Only one stretch of the data below is needed. Output the lines from the one with "0 0 0 0 1.4" up to and including the one with "341,3 L 339,17 Z", exactly as they stand.

(Records from a data collection)

───

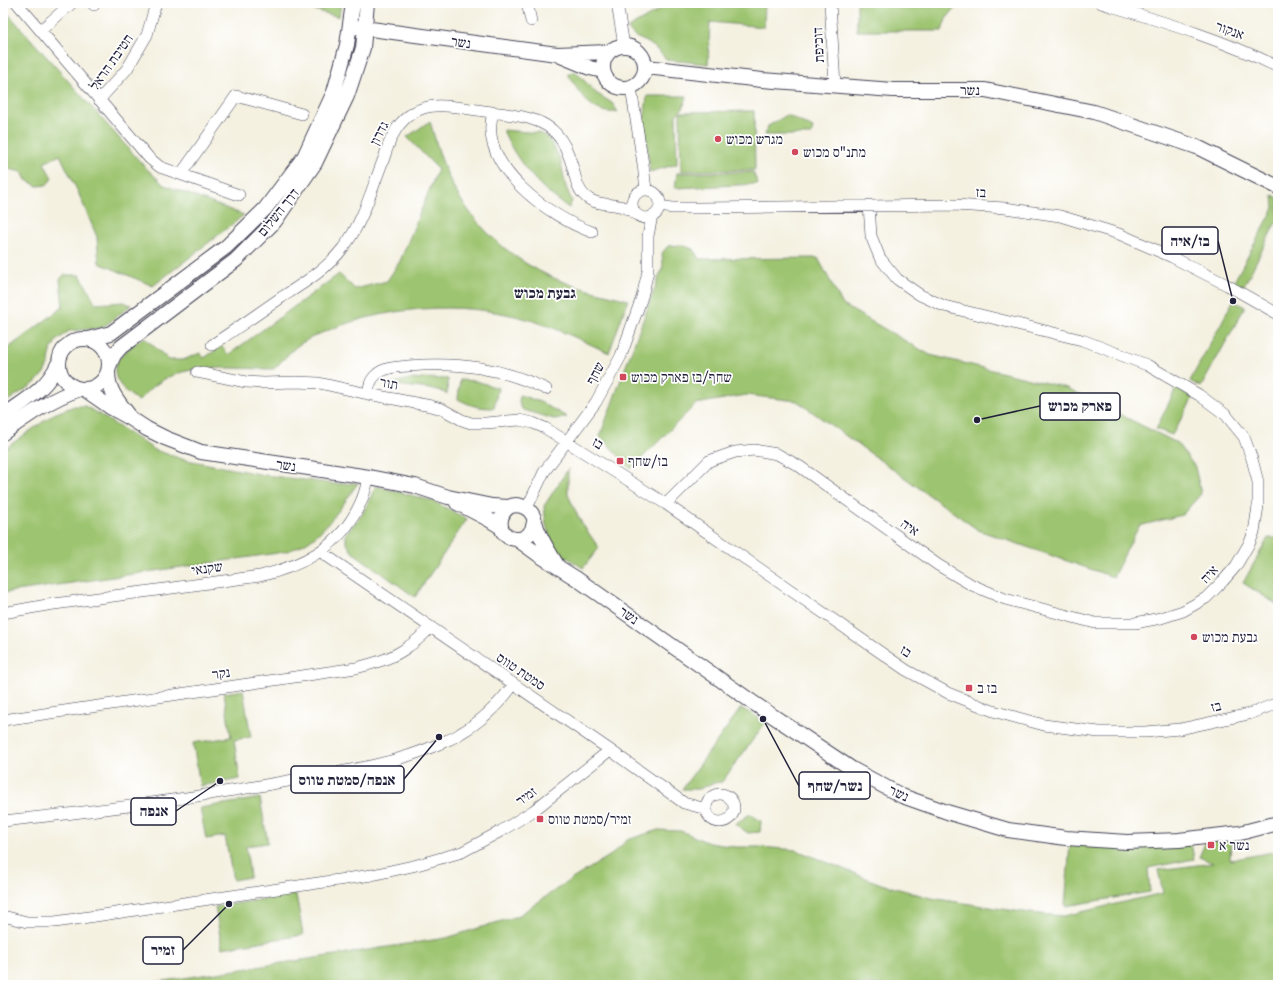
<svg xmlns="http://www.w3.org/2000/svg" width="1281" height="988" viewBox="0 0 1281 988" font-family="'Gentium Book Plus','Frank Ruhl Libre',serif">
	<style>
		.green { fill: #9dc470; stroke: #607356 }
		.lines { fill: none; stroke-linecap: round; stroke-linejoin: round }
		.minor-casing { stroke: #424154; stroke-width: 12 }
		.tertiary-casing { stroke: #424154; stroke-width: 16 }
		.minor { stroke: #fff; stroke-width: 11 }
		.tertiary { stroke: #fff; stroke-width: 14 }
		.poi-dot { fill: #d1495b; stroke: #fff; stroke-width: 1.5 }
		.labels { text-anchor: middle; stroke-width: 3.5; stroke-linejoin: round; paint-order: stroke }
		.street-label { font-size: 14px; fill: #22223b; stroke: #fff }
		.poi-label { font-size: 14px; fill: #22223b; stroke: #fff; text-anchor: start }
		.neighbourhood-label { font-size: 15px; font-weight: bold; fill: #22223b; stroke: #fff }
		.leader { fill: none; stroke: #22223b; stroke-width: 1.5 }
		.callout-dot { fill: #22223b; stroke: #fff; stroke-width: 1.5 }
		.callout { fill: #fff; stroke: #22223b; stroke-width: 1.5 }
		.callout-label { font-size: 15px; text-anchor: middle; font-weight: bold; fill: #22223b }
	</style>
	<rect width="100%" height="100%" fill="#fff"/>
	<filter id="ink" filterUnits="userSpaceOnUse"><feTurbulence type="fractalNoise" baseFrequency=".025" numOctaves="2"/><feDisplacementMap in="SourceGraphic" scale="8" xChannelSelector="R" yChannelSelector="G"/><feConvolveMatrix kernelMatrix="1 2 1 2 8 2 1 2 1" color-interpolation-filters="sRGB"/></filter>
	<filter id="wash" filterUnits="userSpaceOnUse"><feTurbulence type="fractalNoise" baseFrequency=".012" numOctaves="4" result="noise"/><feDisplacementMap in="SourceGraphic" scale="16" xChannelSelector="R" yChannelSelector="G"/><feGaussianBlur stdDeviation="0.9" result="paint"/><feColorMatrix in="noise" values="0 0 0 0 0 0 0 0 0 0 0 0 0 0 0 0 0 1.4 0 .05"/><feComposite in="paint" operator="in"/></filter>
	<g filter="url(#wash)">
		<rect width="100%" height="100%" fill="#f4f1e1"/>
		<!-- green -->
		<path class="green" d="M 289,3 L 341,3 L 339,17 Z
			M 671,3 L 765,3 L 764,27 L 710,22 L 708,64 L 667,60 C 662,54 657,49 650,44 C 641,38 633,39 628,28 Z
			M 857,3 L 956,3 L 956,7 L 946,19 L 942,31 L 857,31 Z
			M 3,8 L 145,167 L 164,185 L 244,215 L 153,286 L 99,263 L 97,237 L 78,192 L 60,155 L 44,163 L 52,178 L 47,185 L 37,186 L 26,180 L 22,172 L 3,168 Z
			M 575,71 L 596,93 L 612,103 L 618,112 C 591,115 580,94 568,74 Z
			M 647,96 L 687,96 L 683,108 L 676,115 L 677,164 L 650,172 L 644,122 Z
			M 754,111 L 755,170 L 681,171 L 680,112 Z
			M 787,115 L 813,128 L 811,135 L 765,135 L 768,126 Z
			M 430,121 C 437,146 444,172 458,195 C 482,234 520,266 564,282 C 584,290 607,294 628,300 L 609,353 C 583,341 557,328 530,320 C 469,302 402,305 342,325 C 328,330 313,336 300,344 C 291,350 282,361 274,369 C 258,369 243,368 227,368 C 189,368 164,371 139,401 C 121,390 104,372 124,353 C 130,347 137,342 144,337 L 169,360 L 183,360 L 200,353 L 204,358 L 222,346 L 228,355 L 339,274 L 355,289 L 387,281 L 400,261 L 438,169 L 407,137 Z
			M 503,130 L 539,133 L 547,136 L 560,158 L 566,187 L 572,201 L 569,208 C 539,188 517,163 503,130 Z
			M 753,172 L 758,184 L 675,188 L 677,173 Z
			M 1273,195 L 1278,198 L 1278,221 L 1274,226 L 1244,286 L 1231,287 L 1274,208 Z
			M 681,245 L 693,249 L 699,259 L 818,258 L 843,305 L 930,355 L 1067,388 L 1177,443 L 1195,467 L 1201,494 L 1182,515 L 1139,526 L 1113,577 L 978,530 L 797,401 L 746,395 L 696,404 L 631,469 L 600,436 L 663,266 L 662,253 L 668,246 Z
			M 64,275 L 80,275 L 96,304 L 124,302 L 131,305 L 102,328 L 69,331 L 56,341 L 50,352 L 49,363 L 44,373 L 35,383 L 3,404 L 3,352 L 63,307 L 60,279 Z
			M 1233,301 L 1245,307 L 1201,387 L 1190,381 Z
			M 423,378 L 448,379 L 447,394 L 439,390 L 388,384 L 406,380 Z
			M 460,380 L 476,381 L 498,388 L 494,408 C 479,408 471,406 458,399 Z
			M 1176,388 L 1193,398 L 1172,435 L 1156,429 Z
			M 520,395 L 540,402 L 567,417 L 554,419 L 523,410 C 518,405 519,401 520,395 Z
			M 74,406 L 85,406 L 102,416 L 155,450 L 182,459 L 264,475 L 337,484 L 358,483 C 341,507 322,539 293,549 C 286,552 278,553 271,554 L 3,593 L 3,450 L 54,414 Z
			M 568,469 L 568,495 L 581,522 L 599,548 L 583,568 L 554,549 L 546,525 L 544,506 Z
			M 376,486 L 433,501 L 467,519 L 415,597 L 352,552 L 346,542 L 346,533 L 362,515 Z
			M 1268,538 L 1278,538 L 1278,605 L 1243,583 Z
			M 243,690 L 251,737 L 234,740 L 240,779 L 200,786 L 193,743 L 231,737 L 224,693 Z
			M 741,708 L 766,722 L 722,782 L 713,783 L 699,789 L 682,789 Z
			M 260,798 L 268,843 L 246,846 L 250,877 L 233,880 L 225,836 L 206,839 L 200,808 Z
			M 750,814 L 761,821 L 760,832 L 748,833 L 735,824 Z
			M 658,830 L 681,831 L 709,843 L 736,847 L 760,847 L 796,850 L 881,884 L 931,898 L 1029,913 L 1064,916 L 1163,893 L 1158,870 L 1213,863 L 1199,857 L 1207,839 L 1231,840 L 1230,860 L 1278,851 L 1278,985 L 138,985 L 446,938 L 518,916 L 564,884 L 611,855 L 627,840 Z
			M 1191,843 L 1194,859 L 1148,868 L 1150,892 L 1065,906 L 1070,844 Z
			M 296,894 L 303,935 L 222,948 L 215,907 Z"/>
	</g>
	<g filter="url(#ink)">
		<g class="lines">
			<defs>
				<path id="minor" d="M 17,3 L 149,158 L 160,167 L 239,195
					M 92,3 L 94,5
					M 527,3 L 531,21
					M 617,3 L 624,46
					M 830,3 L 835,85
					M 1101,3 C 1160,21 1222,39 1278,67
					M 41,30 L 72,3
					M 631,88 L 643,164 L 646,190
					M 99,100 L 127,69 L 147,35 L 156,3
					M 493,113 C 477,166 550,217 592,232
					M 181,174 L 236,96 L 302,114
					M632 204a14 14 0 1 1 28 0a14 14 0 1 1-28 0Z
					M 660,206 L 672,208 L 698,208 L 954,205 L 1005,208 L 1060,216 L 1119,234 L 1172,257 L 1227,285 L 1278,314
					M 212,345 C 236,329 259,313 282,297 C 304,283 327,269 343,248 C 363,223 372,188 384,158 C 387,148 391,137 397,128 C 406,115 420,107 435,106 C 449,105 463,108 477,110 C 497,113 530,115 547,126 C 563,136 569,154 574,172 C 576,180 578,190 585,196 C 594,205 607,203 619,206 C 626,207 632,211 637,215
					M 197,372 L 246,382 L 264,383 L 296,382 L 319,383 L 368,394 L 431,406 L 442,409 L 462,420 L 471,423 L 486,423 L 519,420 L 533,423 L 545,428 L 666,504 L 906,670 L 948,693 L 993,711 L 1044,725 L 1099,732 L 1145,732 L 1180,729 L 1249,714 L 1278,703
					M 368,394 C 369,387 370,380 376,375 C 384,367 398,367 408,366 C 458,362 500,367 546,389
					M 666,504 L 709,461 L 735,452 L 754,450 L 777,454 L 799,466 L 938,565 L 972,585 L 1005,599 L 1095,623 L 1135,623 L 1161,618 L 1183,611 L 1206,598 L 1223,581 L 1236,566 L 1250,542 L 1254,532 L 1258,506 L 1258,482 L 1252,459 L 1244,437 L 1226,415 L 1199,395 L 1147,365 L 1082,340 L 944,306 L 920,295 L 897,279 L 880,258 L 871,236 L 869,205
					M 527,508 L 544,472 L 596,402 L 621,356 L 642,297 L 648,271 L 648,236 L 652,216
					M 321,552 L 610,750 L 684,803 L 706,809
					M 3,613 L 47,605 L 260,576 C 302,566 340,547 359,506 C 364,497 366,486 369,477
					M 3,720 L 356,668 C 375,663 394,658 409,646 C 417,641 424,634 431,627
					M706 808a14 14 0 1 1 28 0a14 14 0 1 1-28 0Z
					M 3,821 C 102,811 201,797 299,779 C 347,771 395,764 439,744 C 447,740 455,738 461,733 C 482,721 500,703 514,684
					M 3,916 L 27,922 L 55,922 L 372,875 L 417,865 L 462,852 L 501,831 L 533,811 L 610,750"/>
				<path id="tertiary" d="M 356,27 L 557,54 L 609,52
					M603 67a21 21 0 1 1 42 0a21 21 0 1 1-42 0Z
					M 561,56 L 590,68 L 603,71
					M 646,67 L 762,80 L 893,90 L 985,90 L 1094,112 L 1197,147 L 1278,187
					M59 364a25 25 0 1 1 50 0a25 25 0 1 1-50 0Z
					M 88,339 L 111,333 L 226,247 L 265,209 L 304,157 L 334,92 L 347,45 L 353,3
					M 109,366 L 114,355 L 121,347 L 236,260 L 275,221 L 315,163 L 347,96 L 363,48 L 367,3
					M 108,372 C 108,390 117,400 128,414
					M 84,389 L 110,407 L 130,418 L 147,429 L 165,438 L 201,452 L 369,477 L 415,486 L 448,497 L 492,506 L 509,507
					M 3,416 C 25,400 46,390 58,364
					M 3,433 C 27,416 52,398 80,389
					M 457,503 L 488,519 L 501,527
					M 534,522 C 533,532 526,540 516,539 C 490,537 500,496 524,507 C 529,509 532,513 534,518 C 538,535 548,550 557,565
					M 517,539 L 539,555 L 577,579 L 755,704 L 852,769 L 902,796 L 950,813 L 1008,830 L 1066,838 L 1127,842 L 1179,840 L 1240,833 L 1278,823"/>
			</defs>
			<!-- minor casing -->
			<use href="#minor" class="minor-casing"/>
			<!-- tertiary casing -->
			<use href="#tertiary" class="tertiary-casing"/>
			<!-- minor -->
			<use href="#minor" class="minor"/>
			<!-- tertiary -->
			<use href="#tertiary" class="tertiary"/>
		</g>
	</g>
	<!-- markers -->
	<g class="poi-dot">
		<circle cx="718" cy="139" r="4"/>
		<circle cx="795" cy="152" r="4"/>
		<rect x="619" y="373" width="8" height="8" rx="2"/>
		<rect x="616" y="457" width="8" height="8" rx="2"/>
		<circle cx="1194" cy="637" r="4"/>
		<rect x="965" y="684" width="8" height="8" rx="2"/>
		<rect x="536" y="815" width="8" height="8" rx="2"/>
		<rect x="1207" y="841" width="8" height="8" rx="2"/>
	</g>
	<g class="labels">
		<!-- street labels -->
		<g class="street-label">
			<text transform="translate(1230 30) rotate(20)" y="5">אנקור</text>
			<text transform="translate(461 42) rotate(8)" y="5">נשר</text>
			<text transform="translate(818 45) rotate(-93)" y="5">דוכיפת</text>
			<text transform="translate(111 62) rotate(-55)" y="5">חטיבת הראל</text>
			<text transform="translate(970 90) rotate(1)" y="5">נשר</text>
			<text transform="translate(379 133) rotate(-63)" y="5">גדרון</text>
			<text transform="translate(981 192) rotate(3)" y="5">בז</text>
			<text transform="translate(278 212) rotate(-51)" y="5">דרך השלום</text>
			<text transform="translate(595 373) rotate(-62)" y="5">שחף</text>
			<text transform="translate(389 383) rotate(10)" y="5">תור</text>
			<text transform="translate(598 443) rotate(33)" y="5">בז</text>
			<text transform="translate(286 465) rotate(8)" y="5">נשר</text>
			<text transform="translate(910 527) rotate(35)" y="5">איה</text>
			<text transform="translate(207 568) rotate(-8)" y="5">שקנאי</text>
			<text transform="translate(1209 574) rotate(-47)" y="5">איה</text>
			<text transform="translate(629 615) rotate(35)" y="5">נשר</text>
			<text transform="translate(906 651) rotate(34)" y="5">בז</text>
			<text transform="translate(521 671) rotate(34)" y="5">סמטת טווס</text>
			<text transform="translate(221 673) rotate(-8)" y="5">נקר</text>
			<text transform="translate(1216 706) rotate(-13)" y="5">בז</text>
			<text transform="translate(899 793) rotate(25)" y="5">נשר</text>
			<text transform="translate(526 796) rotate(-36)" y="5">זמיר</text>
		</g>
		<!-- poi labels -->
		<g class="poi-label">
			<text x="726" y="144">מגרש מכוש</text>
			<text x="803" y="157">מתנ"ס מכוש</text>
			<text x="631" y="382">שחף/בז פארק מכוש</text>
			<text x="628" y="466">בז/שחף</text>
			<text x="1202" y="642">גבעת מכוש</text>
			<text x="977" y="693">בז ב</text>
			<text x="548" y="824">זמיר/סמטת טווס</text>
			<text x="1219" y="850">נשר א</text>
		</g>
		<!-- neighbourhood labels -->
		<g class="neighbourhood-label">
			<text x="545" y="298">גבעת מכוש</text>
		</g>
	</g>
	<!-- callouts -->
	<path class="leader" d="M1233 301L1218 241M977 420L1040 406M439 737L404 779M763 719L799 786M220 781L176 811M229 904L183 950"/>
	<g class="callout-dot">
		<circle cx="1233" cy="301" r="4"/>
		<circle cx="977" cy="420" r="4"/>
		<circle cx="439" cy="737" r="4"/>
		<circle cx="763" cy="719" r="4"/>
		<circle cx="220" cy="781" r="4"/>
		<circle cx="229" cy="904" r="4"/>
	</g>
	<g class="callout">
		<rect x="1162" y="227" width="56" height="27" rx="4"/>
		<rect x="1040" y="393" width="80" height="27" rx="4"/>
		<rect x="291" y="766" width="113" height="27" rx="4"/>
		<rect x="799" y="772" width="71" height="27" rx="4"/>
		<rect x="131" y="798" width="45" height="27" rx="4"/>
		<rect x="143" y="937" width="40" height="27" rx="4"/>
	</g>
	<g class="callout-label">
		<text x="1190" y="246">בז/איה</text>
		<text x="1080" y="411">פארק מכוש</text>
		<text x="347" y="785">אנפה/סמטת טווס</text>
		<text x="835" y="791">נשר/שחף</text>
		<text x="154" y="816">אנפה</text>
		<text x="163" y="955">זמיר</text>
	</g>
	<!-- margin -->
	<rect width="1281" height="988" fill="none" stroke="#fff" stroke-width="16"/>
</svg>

───

Result of the exercise =>
	<filter id="wash" filterUnits="userSpaceOnUse"><feTurbulence type="fractalNoise" baseFrequency=".012" numOctaves="4" result="noise"/><feDisplacementMap in="SourceGraphic" scale="16" xChannelSelector="R" yChannelSelector="G"/><feGaussianBlur stdDeviation="0.9" result="paint"/><feColorMatrix in="noise" values="0 0 0 0 0 0 0 0 0 0 0 0 0 0 0 0 0 1.4 0 .05"/><feComposite in="paint" operator="in"/></filter>
	<g filter="url(#wash)">
		<rect width="100%" height="100%" fill="#f4f1e1"/>
		<!-- green -->
		<path class="green" d="M 289,3 L 341,3 L 339,17 Z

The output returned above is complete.